**What the task requires:**
Omit every picture, then return the listing verbatim.

**Data:**
○ ○ ○
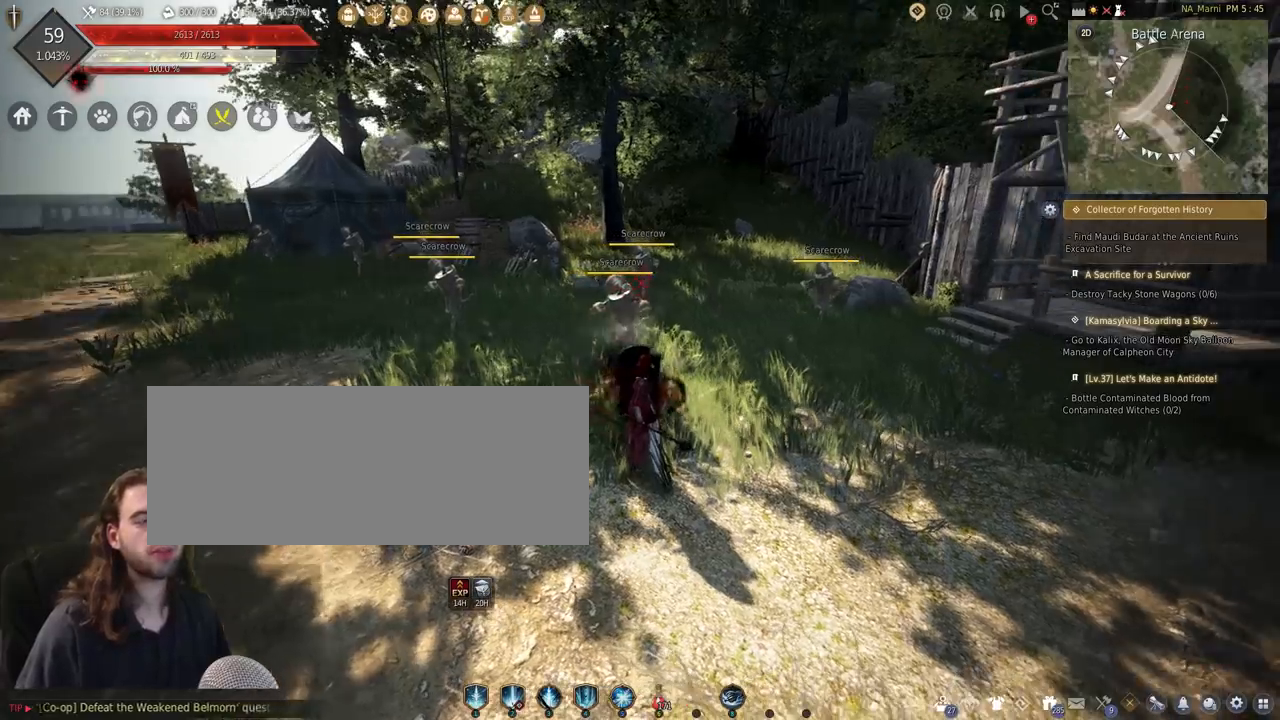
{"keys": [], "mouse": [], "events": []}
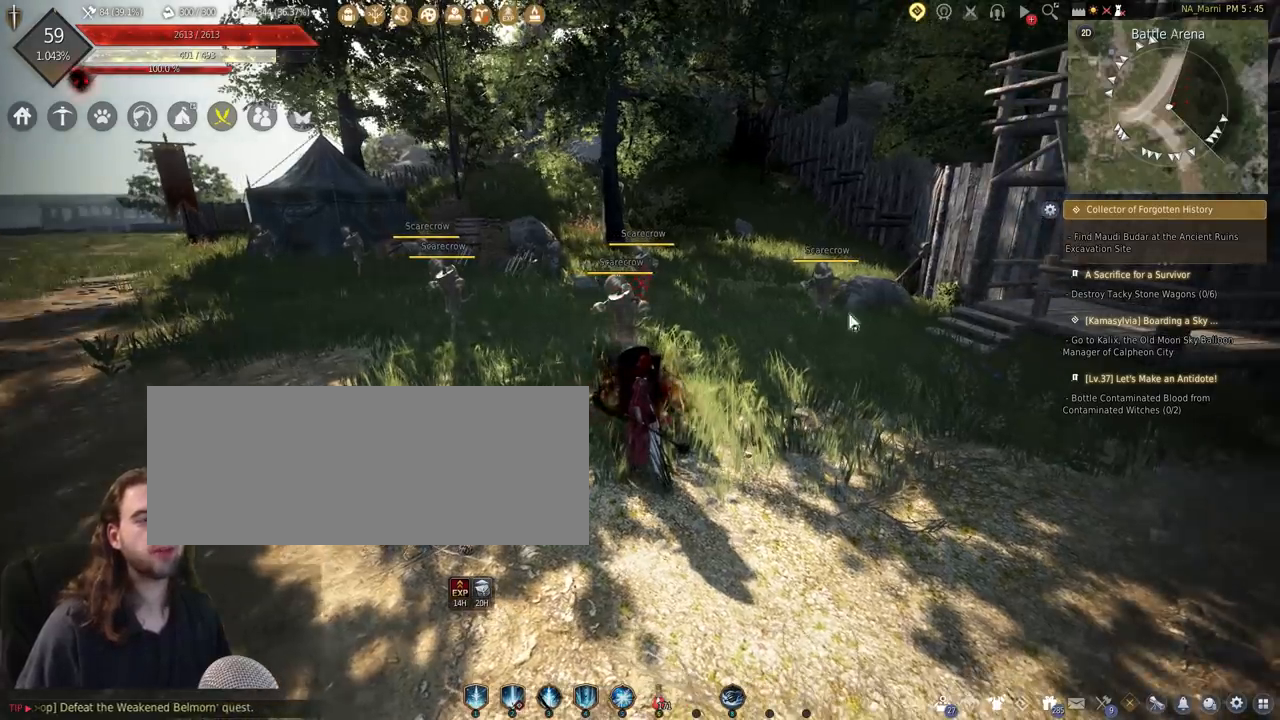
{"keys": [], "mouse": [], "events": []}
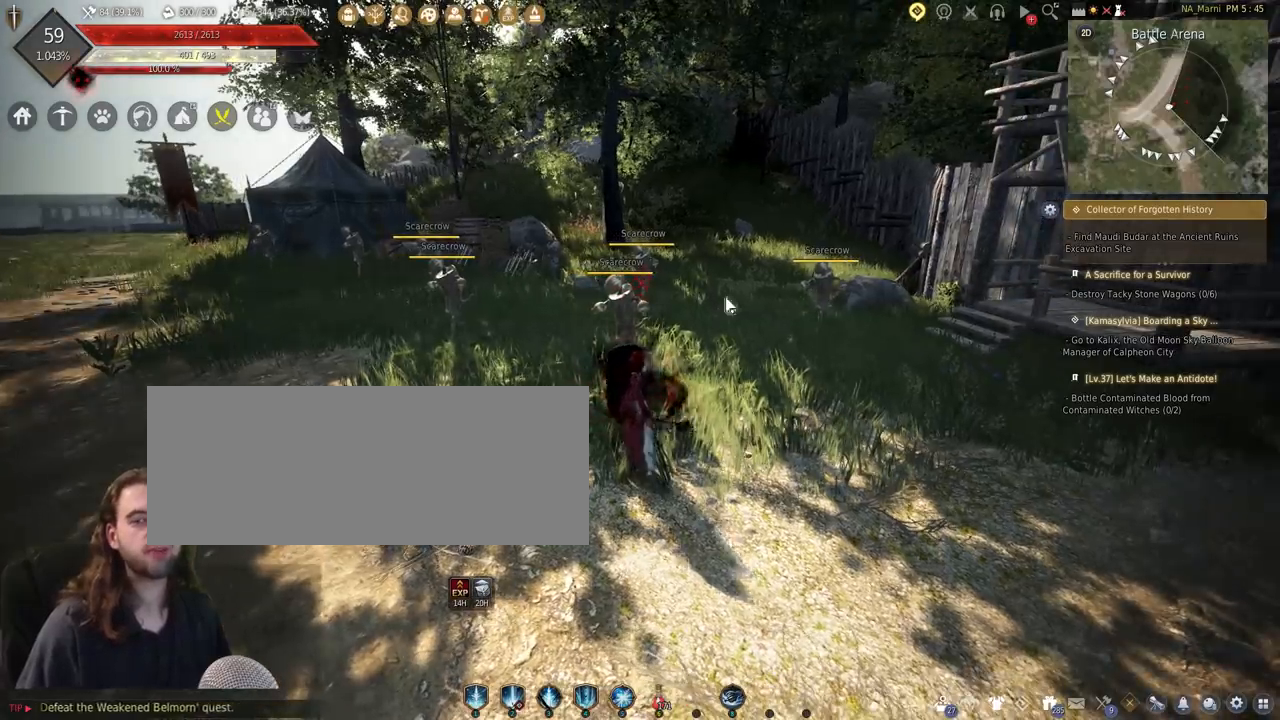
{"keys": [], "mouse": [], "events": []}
○ ○ ○
**Output for this exercise:**
{"keys": [], "mouse": [], "events": []}
{"keys": [], "mouse": [], "events": []}
{"keys": [], "mouse": [], "events": []}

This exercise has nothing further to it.